Kapolda Metro Jaya Karyoto Ungkap Kasus Alexander Marwata: Perilaku Etik yang dimaksud Menjadi Pidana

JAKARTA Kapolda Metro Jaya Irjen Pol Karyoto angkat bicara masalah konferensi Wakil Ketua Komisi Pemberantasan Korupsi (KPK) Alexander Marwata bertemu dengan eks Kepala Bea Cukai Yogyakarta, Eko Darmanto. Menurutnya, tindakan hukum itu adalah perilaku etik yang telah lama jadi pidana.

“Memang ada penambahan informasi kemudian tentunya dikaitkan dengan, sebab hambatan perilaku ya, perilaku kode etik yang tersebut sudah ada menjadi pidana,” ujar Karyoto Hari Jumat (11/10/2024).

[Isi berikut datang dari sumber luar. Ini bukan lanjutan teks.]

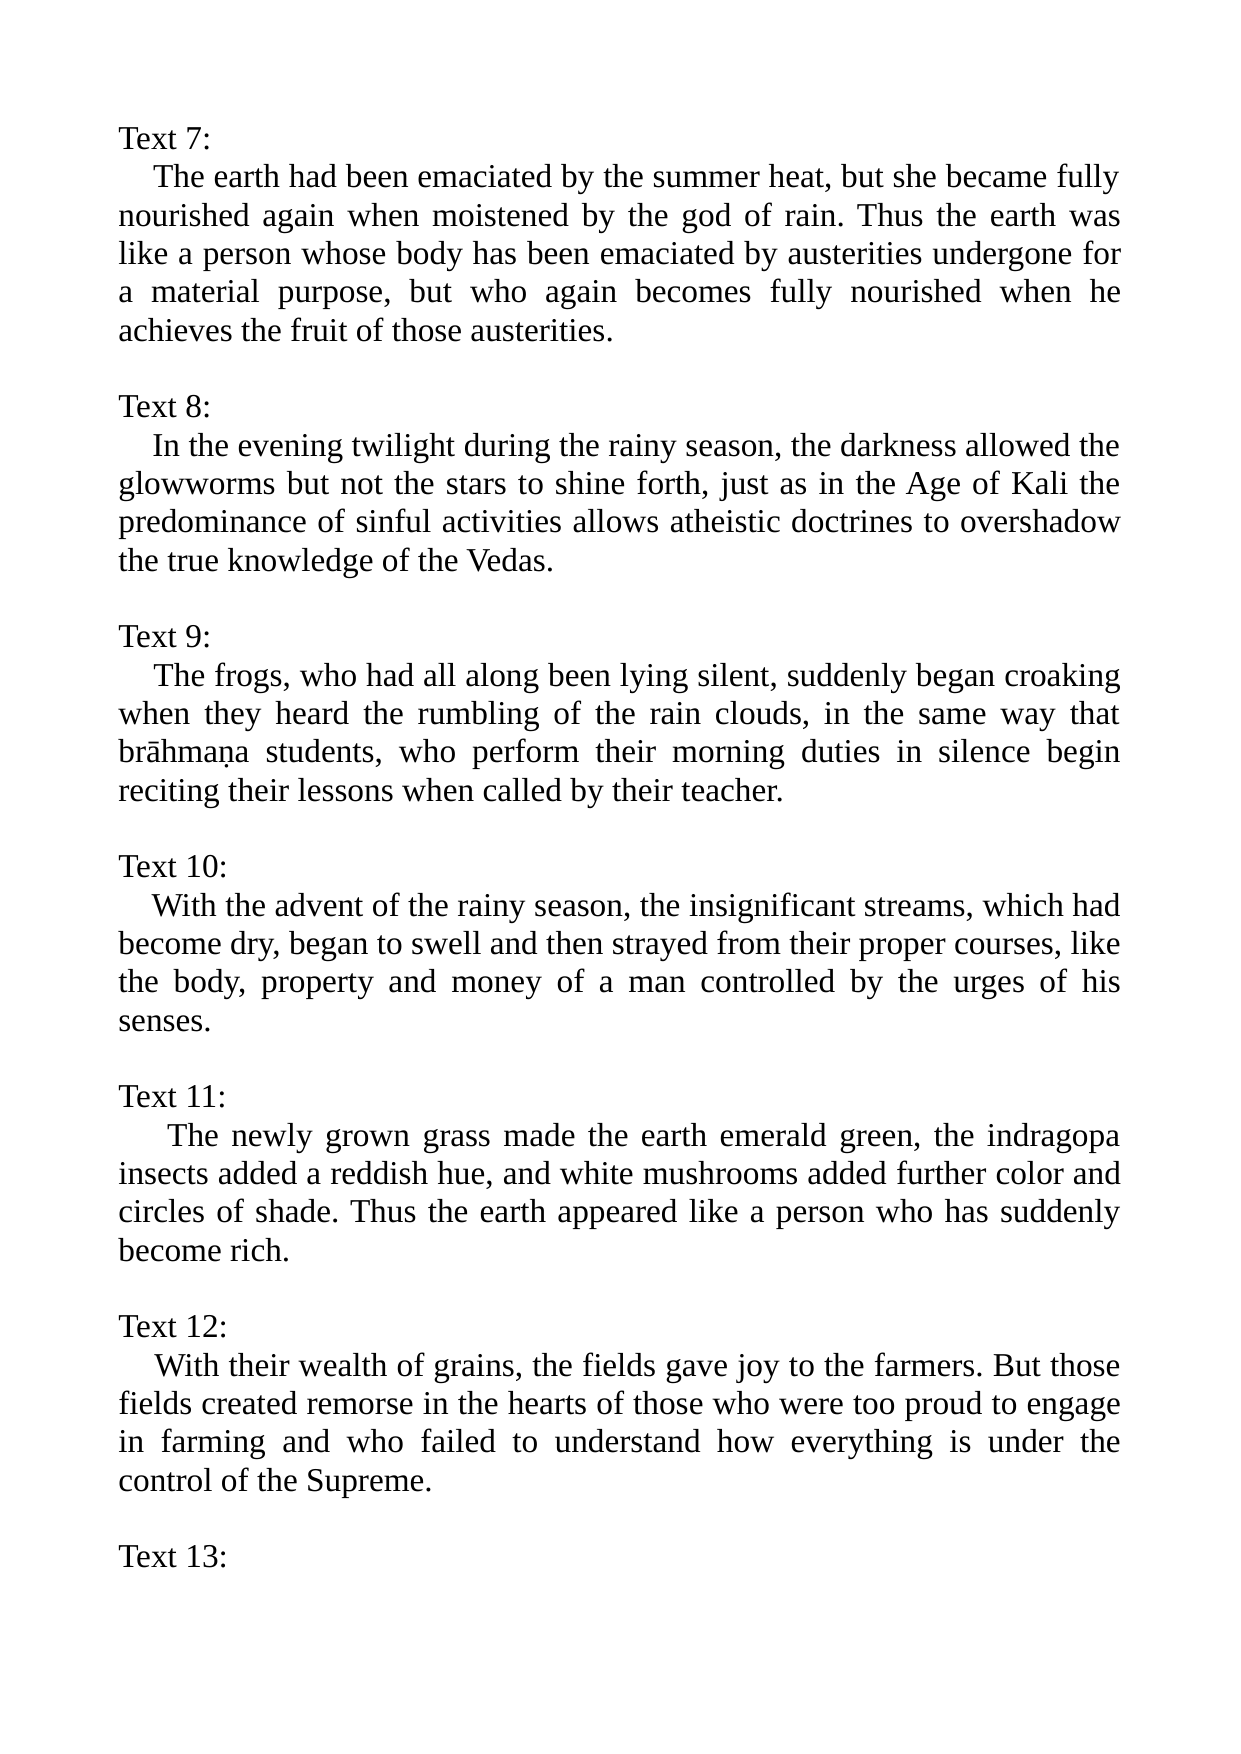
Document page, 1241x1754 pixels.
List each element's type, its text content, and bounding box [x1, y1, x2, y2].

Karyoto mengaku pihaknya telah lama koordinasi dengan Dewas KPK akan hal itu. Hasil koordinasi yang dimaksud akan datang jadi substansi pada klarifikasi Alexander Marwata juga beberapa jumlah pihak lain pada tindakan hukum ini.

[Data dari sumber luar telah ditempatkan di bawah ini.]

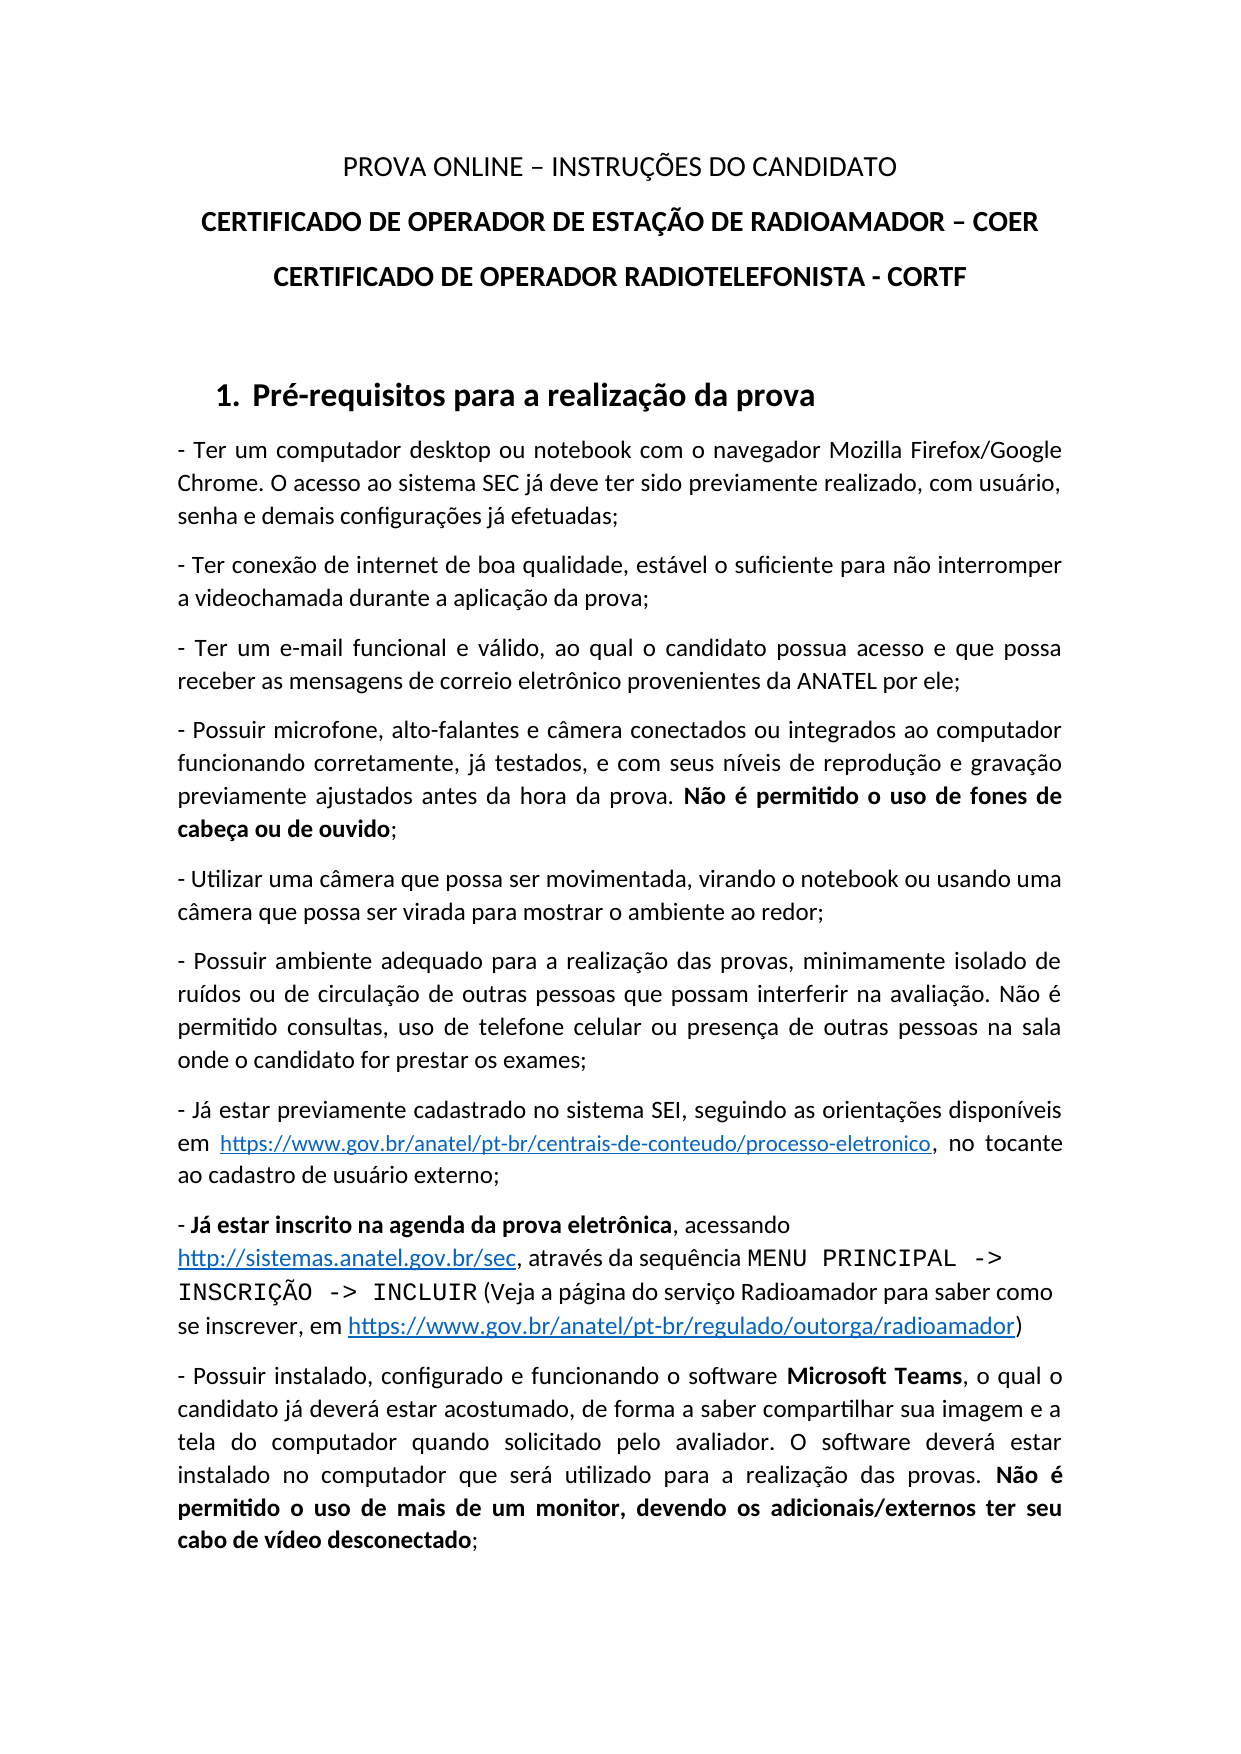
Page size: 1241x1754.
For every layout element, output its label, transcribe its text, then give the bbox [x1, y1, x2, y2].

text PROVA ONLINE – INSTRUÇÕES DO CANDIDATO [177, 148, 1063, 183]
text - Possuir instalado, configurado e funcionando o software Microsoft Teams, o qual o candidato já deverá estar acostumado, de forma a saber compartilhar sua imagem e a tela do computador quando solicitado pelo avaliador. O software deverá estar instalado no computador que será utilizado para a realização das provas. Não é permitido o uso de mais de um monitor, devendo os adicionais/externos ter seu cabo de vídeo desconectado; [177, 1360, 1063, 1555]
text - Já estar previamente cadastrado no sistema SEI, seguindo as orientações disponíveis em https://www.gov.br/anatel/pt-br/centrais-de-conteudo/processo-eletronico, no tocante ao cadastro de usuário externo; [177, 1094, 1063, 1190]
text - Utilizar uma câmera que possa ser movimentada, virando o notebook ou usando uma câmera que possa ser virada para mostrar o ambiente ao redor; [177, 863, 1063, 926]
text CERTIFICADO DE OPERADOR RADIOTELEFONISTA - CORTF [177, 258, 1063, 293]
text - Ter conexão de internet de boa qualidade, estável o suficiente para não interromper a videochamada durante a aplicação da prova; [177, 549, 1063, 613]
text CERTIFICADO DE OPERADOR DE ESTAÇÃO DE RADIOAMADOR – COER [177, 203, 1063, 238]
list Pré-requisitos para a realização da prova [215, 373, 1063, 414]
text - Já estar inscrito na agenda da prova eletrônica, acessando http://sistemas.anatel.gov.br/sec, através da sequência MENU PRINCIPAL -> INSCRIÇÃO -> INCLUIR (Veja a página do serviço Radioamador para saber como se inscrever, em https://www.gov.br/anatel/pt-br/regulado/outorga/radioamador) [177, 1209, 1063, 1341]
text - Possuir ambiente adequado para a realização das provas, minimamente isolado de ruídos ou de circulação de outras pessoas que possam interferir na avaliação. Não é permitido consultas, uso de telefone celular ou presença de outras pessoas na sala onde o candidato for prestar os exames; [177, 945, 1063, 1075]
text - Ter um e-mail funcional e válido, ao qual o candidato possua acesso e que possa receber as mensagens de correio eletrônico provenientes da ANATEL por ele; [177, 632, 1063, 696]
text - Ter um computador desktop ou notebook com o navegador Mozilla Firefox/Google Chrome. O acesso ao sistema SEC já deve ter sido previamente realizado, com usuário, senha e demais configurações já efetuadas; [177, 434, 1063, 531]
text - Possuir microfone, alto-falantes e câmera conectados ou integrados ao computador funcionando corretamente, já testados, e com seus níveis de reprodução e gravação previamente ajustados antes da hora da prova. Não é permitido o uso de fones de cabeça ou de ouvido; [177, 714, 1063, 844]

“Kita kemarin koordinasi dengan Dewas. Sudah kita koordinasi, nanti akan, nah itu sebagai komponen untuk klarifikasi,” kata dia.

Untuk diketahui, Wakil Ketua KPK Alexander Marwata, tidaklah akan datang hadir pada pemeriksaan hari ini terkait persoalan hukum pertemuannya dengan eks Kepala Bea Cukai Yogyakarta, Eko Darmanto. Sebab, beliau minta pemeriksannya ditunda oleh polisi.

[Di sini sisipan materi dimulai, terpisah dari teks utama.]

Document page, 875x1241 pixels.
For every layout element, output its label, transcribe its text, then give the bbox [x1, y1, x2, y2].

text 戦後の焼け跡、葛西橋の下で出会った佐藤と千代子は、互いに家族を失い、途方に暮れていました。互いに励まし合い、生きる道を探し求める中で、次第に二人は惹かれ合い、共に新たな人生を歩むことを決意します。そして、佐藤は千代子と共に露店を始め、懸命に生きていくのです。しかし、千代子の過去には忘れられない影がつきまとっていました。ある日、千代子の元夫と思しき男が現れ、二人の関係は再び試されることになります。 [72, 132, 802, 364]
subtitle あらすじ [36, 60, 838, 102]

“Penundaan jadwal klarifikasi atau permintaan keterangan terhadap Saudara Alexander Marwata,” kata Ade Safri Simanjuntak.

Alexander Mawarta minta pemeriksaannya ditunda jadi pekan depan. Tepatnya jadi hari Selasa, 15 Oktober 2024. Polisi sendiri mengaku telah menerima surat balasan dari Iskandar Marwanto selaku Pelaksana Harian Kepala Biro Hukum KPK RI terkait permintaan penundaan pemeriksaan ini.

Untuk diketahui, polisi membenarkan kalau Wakil Ketua Komisi Pemberantasan Korupsi (KPK) Alexander Marwata dilaporkan perihal pertemuan dengan eks Kepala Bea Cukai Yogyakarta, Eko Darmanto. Laporannya yakni aduan penduduk atau dumas tanggal 23 Maret 2024.

“Berupa hubungan secara langsung atau tiada dengan segera yang tersebut dijalankan oleh oknum pimpinan KPK (Alexander Marwata), dengan dituduh atau pihak lain yang mana ada hubungan dengan perkara aksi pidana korupsi,” kata Ade.